__PROBLEM STATEMENT__. Set down every line of text in the data below word for word, omitting the pictures.

__DATA FOR ANALYSIS__.
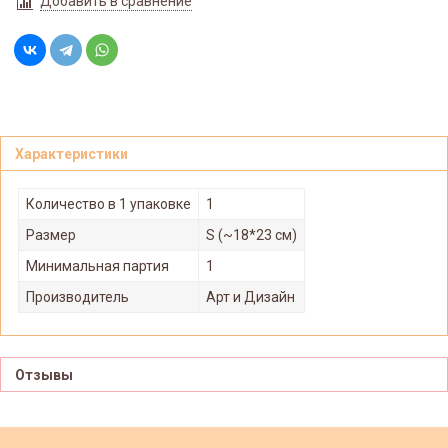
Добавить в сравнение
Характеристики
Количество в 1 упаковке
1
Размер
S (~18*23 см)
Минимальная партия
1
Производитель
Арт и Дизайн
Отзывы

__SOLUTION__.
Добавить в сравнение
Характеристики
Количество в 1 упаковке
1
Размер
S (~18*23 см)
Минимальная партия
1
Производитель
Арт и Дизайн
Отзывы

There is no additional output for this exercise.